• [SELECTED PASSAGE]:
○ ○ ○ ○ ○
Rissole you took the works outta my mouth 

Braid for trolling lures from the yak ( Better depth )
Braid from the beach ( Less drag )
Braid for lures ( obviously )
Braid for bait ( better feel )
Diameter of braid less for the same strength = more line on the spool and more bites

This is only my opinion however ;-)

Cheers Micka


----------



## Feral (Oct 18, 2008)

I always get my braid in bulk spools from the states. Its a lot cheaper than buying it locally. (Usually between $80 and $100 for a 2000m spool delivered, but that was before the dollar dropped)
I always use only braid the first time I spool a reel. Then as the braid gets lost etc until its getting to low on the reel to cast well, I add mono, refilling the spool to the right depth, then turn it around on the reel so the mono is then underneath.


----------



## tryto2fish (Nov 14, 2008)
○ ○ ○ ○ ○
• [EXERCISE SET]:
1. In the fishing line thread, how much does Feral usually pay for a 2000m spool of braid delivered?
2. Please carry on the fishing line thread from its last line.

• [GIVEN INFORMATION]:
○ ○ ○ ○ ○
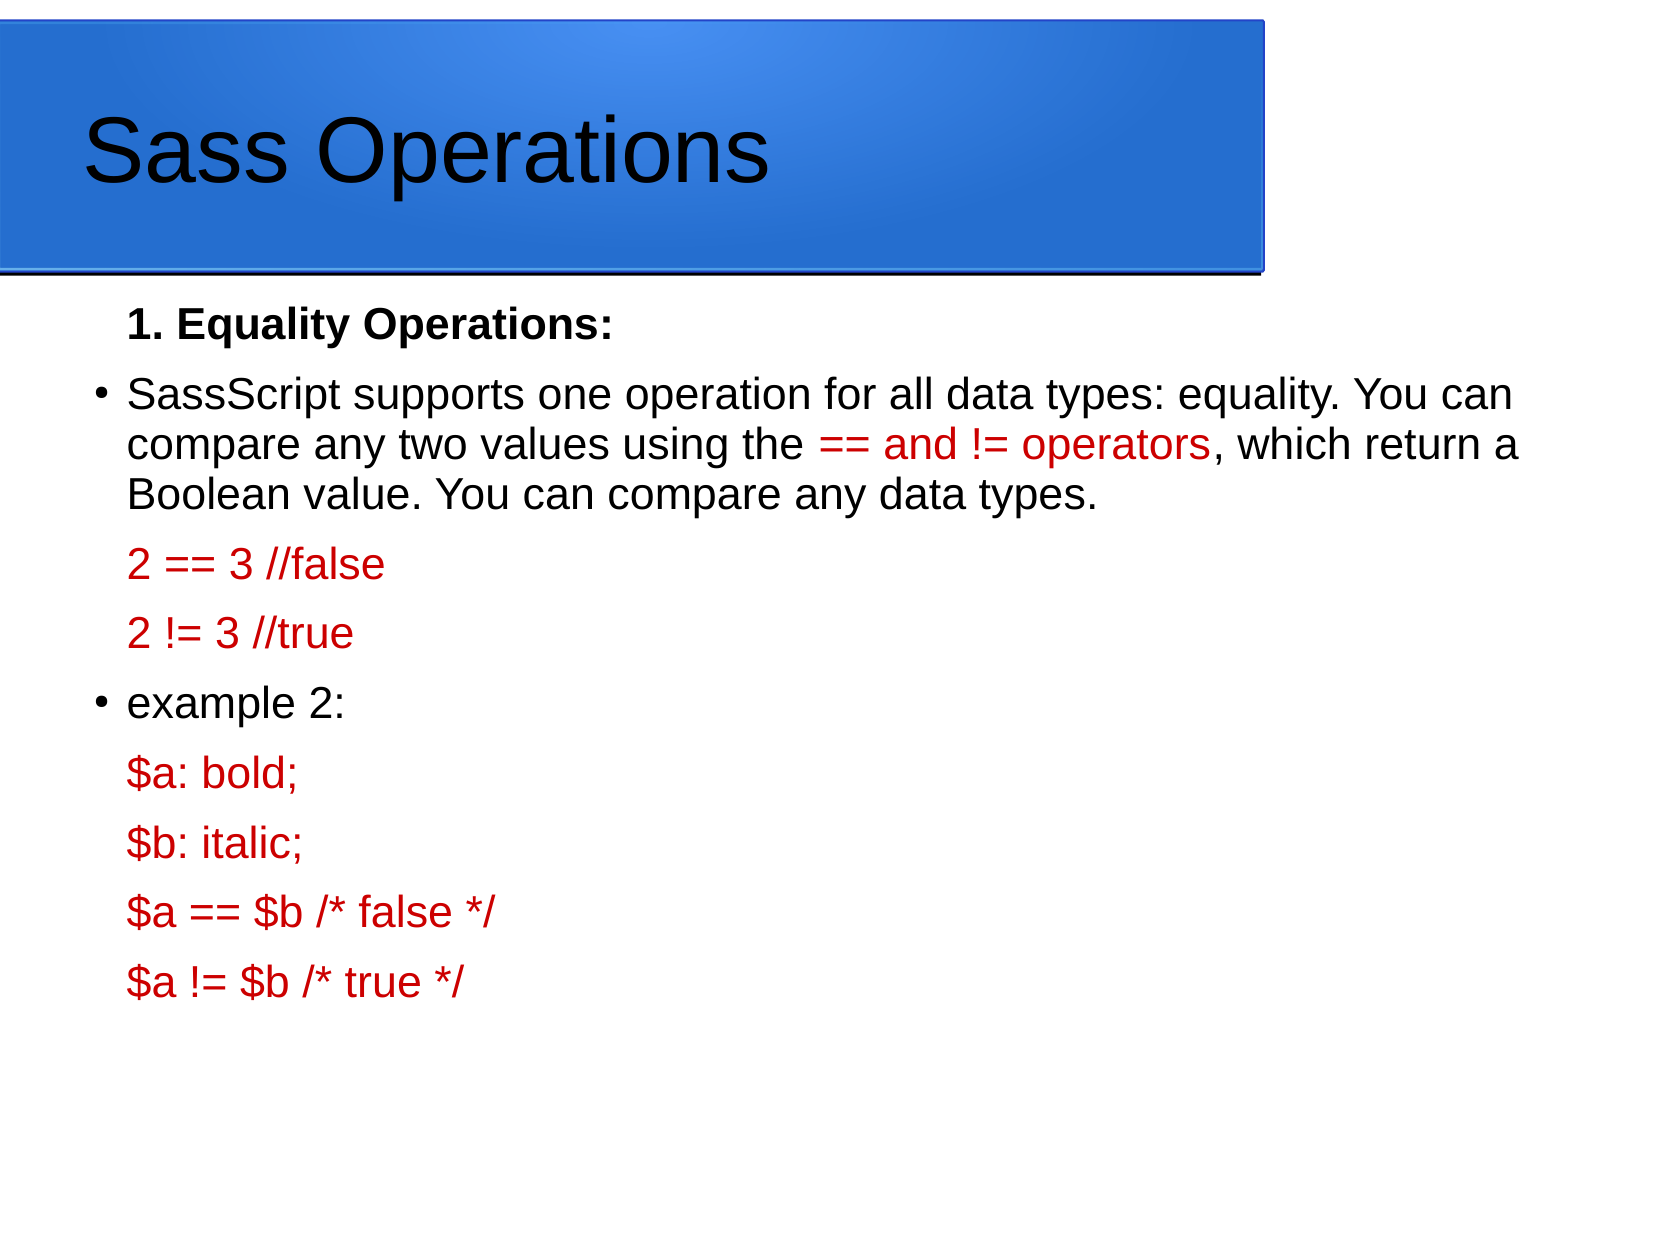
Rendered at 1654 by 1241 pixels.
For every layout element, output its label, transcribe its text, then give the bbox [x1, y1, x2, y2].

title Sass Operations [82, 47, 1235, 252]
list 1. Equality Operations: SassScript supports one operation for all data types: equality. You can compare any two values using the == and != operators, which return a Boolean value. You can compare any data types. 2 == 3 //false 2 != 3 //true example 2: $a: bold; $b: italic; $a == $b /* false */ $a != $b /* true */ [82, 299, 1571, 1019]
○ ○ ○ ○ ○
• [ANSWERS TO THE EXERCISES]:
1. Between $80 and $100, though that was before the dollar dropped.

2.
Feral said:


> I always get my braid in bulk spools from the states. Its a lot cheaper than buying it locally. (Usually between $80 and $100 for a 2000m spool delivered, but that was before the dollar dropped)
> I always use only braid the first time I spool a reel. Then as the braid gets lost etc until its getting to low on the reel to cast well, I add mono, refilling the spool to the right depth, then turn it around on the reel so the mono is then underneath.


same here!!!  i also tend to buy braid in bulk from the states as its true that they turn out to be cheaper than buying locally.what else can i say...................hes right on the money!!!.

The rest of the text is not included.